[Requirements]: Rewrite every line of the entries below with each "white backdrop" replaced by "plain background" and all other text unchanged, omitting the picture lines.

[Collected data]
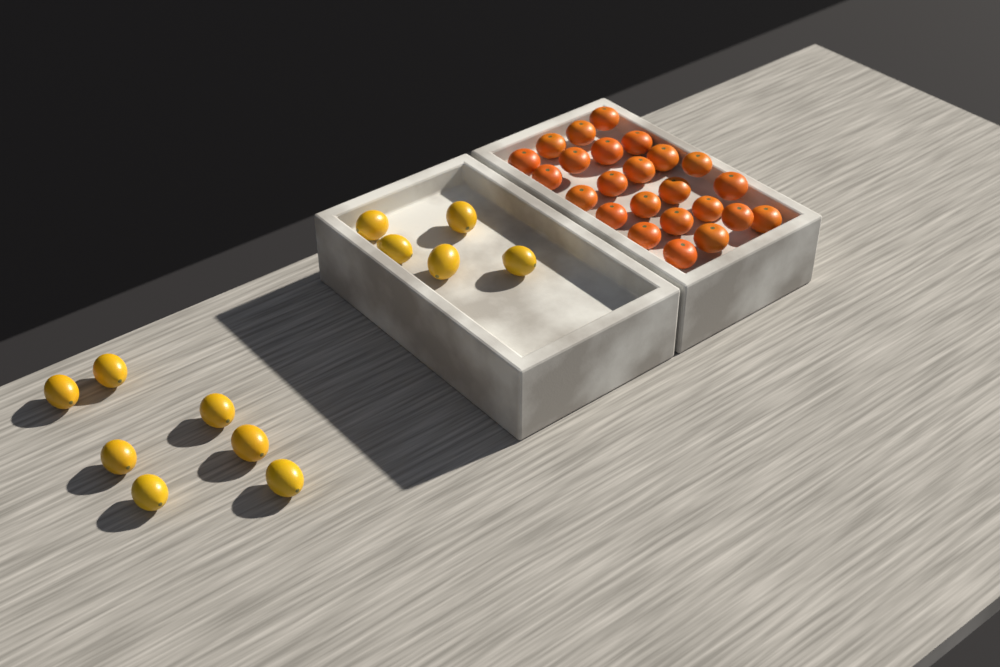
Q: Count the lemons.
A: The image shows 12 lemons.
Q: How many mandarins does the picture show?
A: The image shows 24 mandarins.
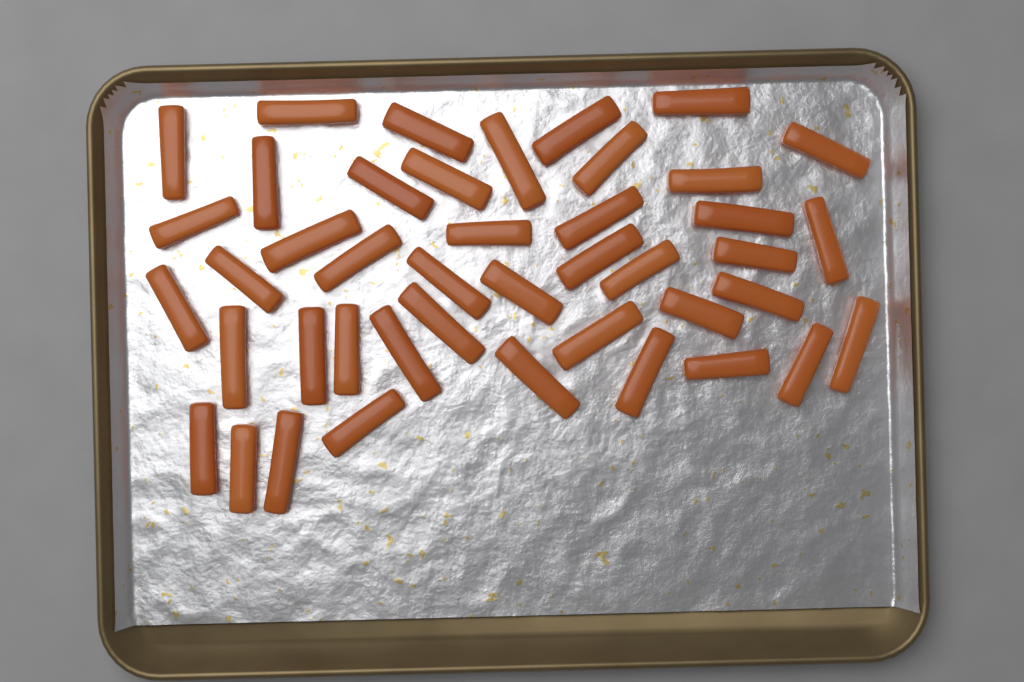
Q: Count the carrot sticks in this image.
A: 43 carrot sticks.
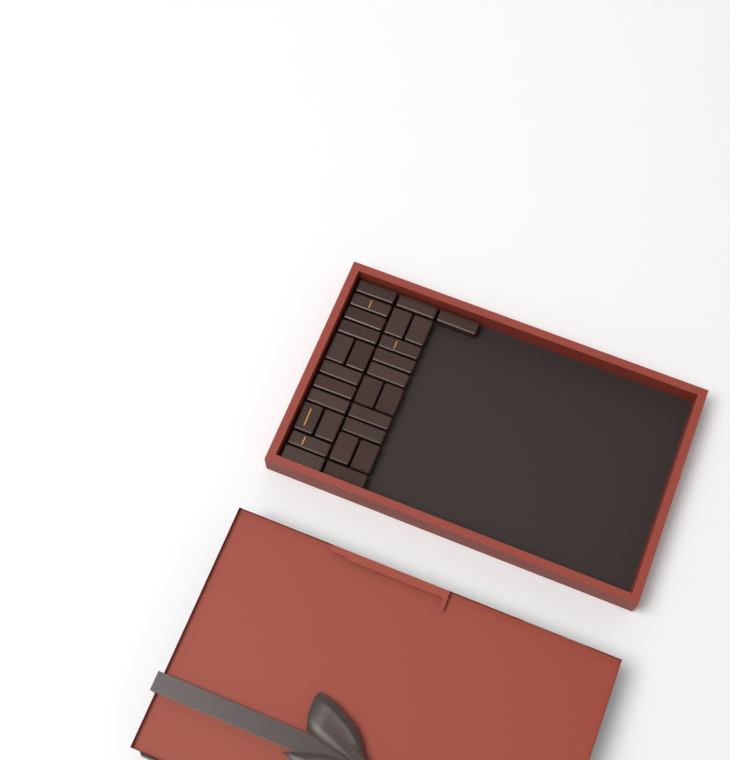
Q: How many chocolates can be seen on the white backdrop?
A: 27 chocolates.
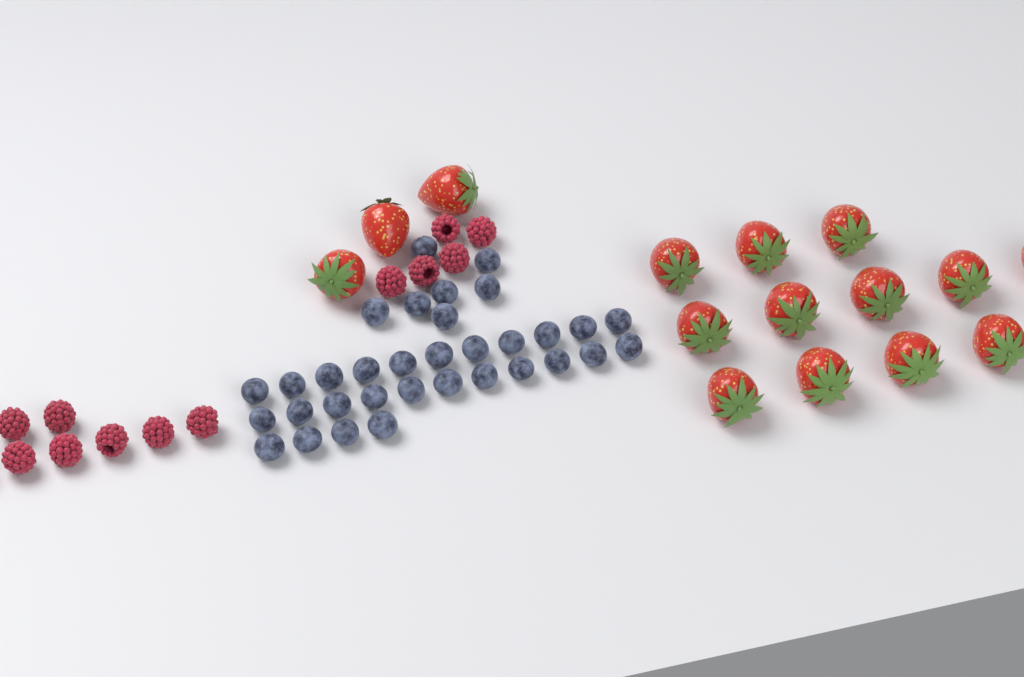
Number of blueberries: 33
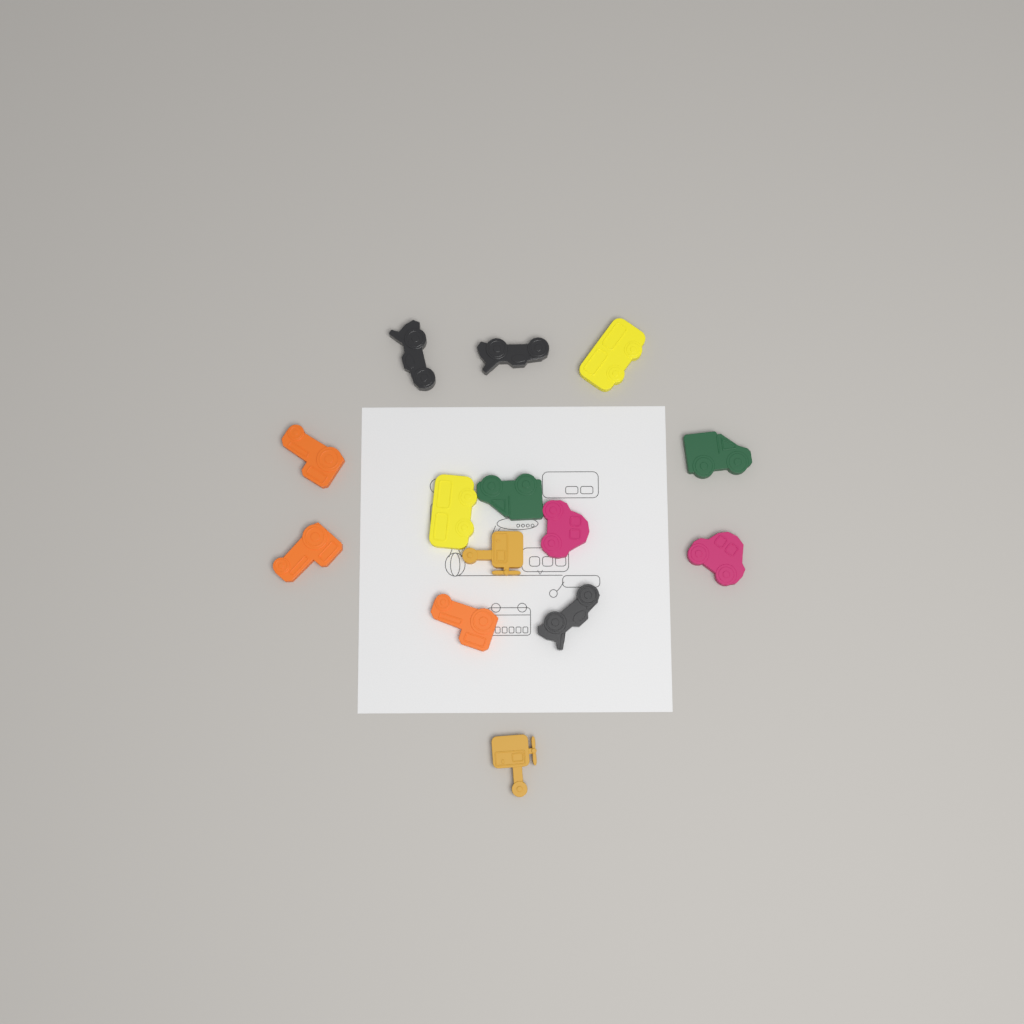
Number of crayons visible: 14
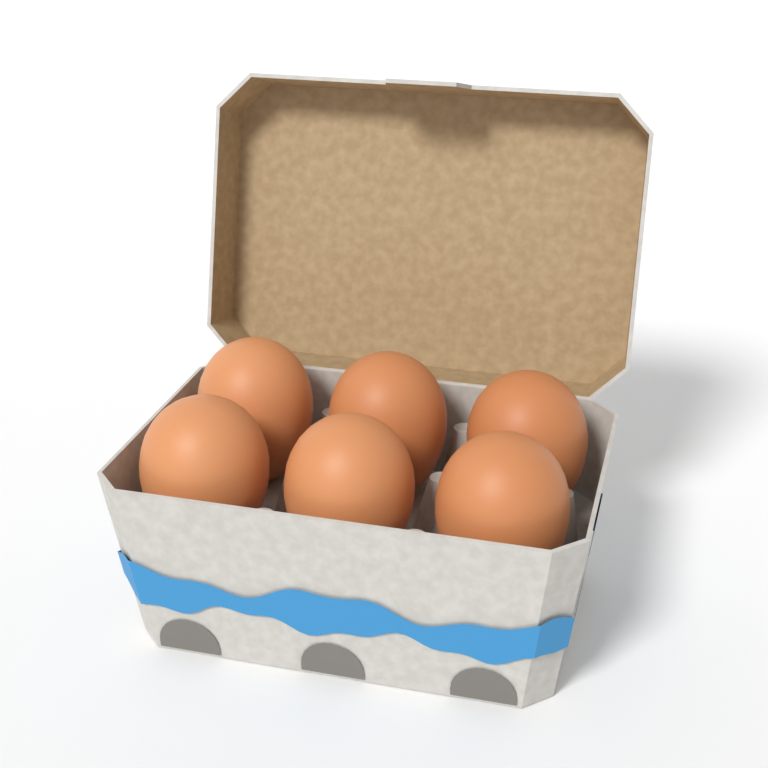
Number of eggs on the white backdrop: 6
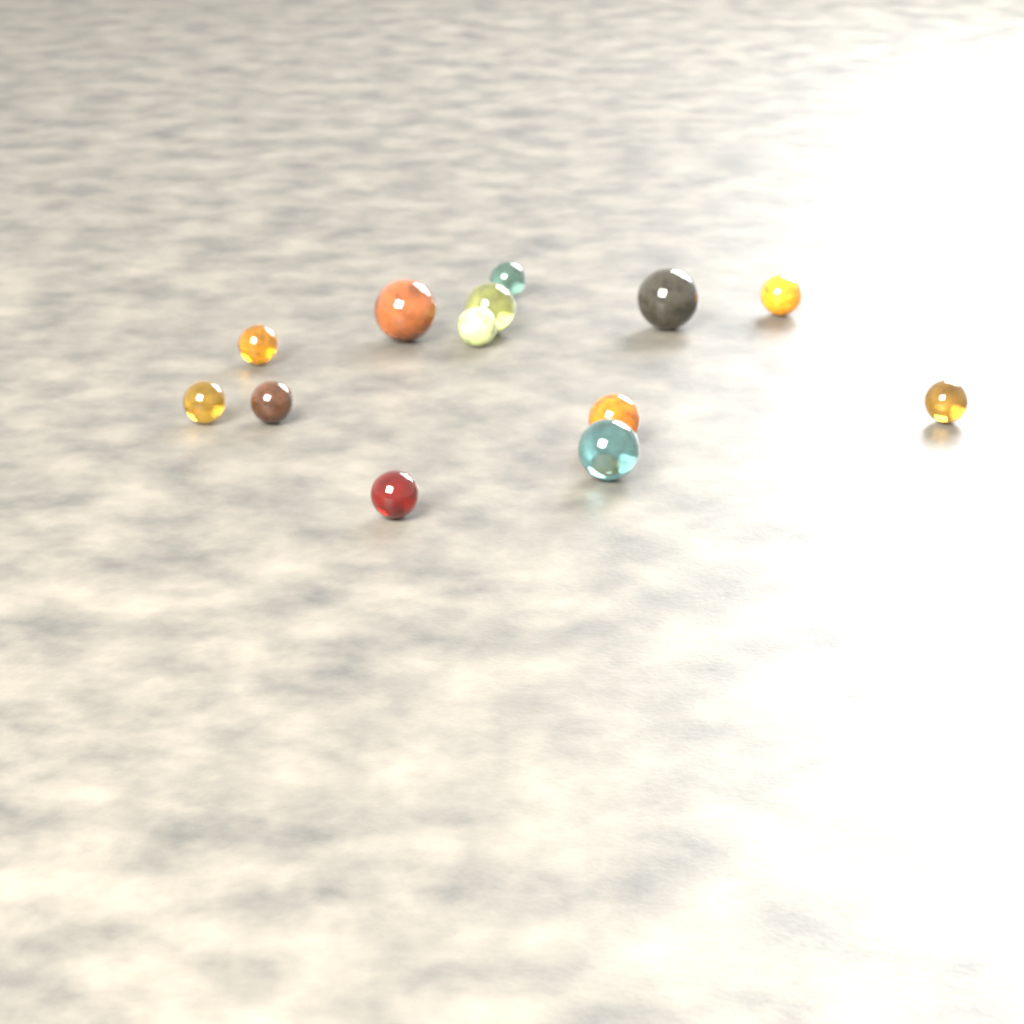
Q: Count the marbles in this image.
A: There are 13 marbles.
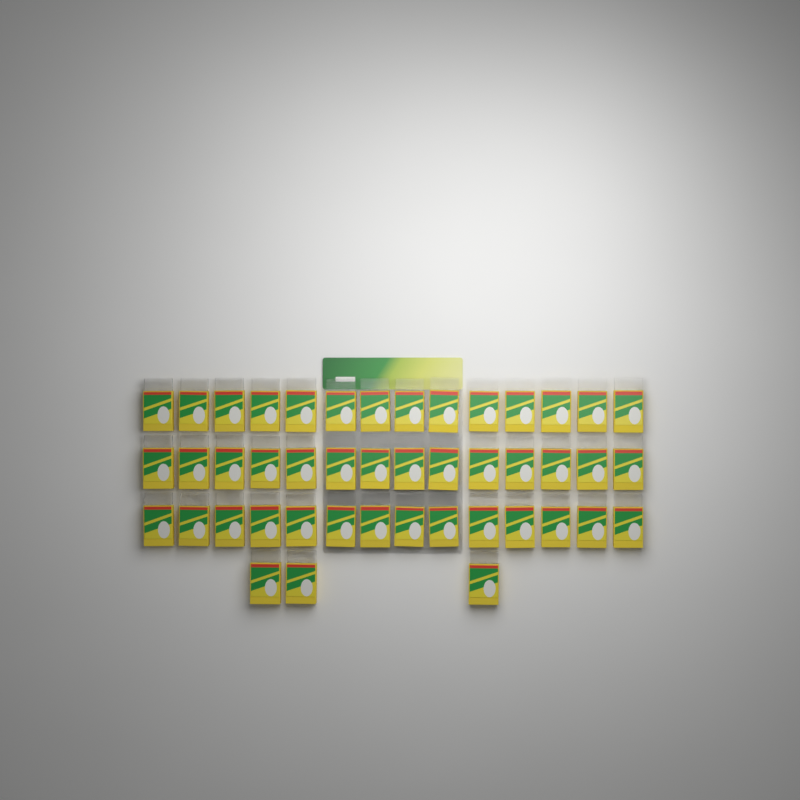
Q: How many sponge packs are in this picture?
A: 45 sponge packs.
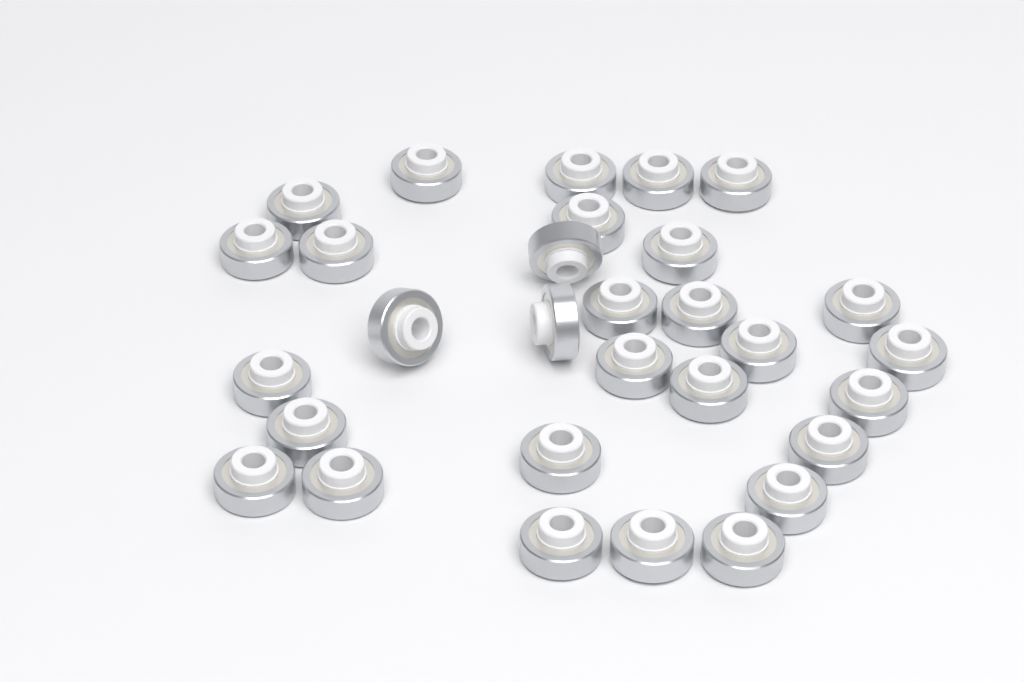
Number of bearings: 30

[Full answer]:
Q: Count the lemons.
A: The image shows 12 lemons.
Q: How many mandarins does the picture show?
A: The image shows 24 mandarins.
Q: Count the carrot sticks in this image.
A: 43 carrot sticks.
Q: How many chocolates can be seen on the plain background?
A: 27 chocolates.
Number of blueberries: 33
Number of crayons visible: 14
Number of eggs on the plain background: 6
Q: Count the marbles in this image.
A: There are 13 marbles.
Q: How many sponge packs are in this picture?
A: 45 sponge packs.
Number of bearings: 30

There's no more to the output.